═══ EXCERPTED RECORDS ═══

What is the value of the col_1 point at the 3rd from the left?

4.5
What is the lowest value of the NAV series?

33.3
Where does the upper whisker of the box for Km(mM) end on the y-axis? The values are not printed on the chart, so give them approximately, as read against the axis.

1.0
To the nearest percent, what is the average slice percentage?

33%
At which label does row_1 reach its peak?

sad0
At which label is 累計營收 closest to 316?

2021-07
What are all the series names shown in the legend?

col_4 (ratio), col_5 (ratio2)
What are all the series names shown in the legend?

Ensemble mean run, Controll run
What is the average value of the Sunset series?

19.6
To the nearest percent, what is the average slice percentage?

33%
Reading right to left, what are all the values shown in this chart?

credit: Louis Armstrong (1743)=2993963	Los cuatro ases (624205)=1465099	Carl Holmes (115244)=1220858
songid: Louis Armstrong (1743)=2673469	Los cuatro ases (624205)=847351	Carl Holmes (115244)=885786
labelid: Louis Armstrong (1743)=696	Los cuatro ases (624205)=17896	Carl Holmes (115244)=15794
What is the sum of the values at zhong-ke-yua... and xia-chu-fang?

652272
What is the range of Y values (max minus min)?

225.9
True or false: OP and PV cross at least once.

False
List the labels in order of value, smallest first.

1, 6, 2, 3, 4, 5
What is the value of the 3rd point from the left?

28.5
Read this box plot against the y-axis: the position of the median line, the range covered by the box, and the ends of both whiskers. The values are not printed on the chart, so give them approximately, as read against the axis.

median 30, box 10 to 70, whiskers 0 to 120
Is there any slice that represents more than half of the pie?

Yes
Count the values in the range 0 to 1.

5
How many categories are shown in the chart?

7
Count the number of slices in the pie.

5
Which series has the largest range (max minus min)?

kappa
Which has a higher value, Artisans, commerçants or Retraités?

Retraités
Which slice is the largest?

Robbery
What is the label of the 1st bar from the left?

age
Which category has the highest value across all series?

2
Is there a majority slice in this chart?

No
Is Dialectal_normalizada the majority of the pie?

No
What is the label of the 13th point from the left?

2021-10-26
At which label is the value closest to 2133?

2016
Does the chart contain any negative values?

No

═══

*YOUR INSTRUCTIONS*.
Give every line of the material above as a numbered list, leaving out the blank lines.

*SOLUTION TO THE EXERCISE*.
1. What is the value of the col_1 point at the 3rd from the left?
2. 4.5
3. What is the lowest value of the NAV series?
4. 33.3
5. Where does the upper whisker of the box for Km(mM) end on the y-axis? The values are not printed on the chart, so give them approximately, as read against the axis.
6. 1.0
7. To the nearest percent, what is the average slice percentage?
8. 33%
9. At which label does row_1 reach its peak?
10. sad0
11. At which label is 累計營收 closest to 316?
12. 2021-07
13. What are all the series names shown in the legend?
14. col_4 (ratio), col_5 (ratio2)
15. What are all the series names shown in the legend?
16. Ensemble mean run, Controll run
17. What is the average value of the Sunset series?
18. 19.6
19. To the nearest percent, what is the average slice percentage?
20. 33%
21. Reading right to left, what are all the values shown in this chart?
22. credit: Louis Armstrong (1743)=2993963	Los cuatro ases (624205)=1465099	Carl Holmes (115244)=1220858
23. songid: Louis Armstrong (1743)=2673469	Los cuatro ases (624205)=847351	Carl Holmes (115244)=885786
24. labelid: Louis Armstrong (1743)=696	Los cuatro ases (624205)=17896	Carl Holmes (115244)=15794
25. What is the sum of the values at zhong-ke-yua... and xia-chu-fang?
26. 652272
27. What is the range of Y values (max minus min)?
28. 225.9
29. True or false: OP and PV cross at least once.
30. False
31. List the labels in order of value, smallest first.
32. 1, 6, 2, 3, 4, 5
33. What is the value of the 3rd point from the left?
34. 28.5
35. Read this box plot against the y-axis: the position of the median line, the range covered by the box, and the ends of both whiskers. The values are not printed on the chart, so give them approximately, as read against the axis.
36. median 30, box 10 to 70, whiskers 0 to 120
37. Is there any slice that represents more than half of the pie?
38. Yes
39. Count the values in the range 0 to 1.
40. 5
41. How many categories are shown in the chart?
42. 7
43. Count the number of slices in the pie.
44. 5
45. Which series has the largest range (max minus min)?
46. kappa
47. Which has a higher value, Artisans, commerçants or Retraités?
48. Retraités
49. Which slice is the largest?
50. Robbery
51. What is the label of the 1st bar from the left?
52. age
53. Which category has the highest value across all series?
54. 2
55. Is there a majority slice in this chart?
56. No
57. Is Dialectal_normalizada the majority of the pie?
58. No
59. What is the label of the 13th point from the left?
60. 2021-10-26
61. At which label is the value closest to 2133?
62. 2016
63. Does the chart contain any negative values?
64. No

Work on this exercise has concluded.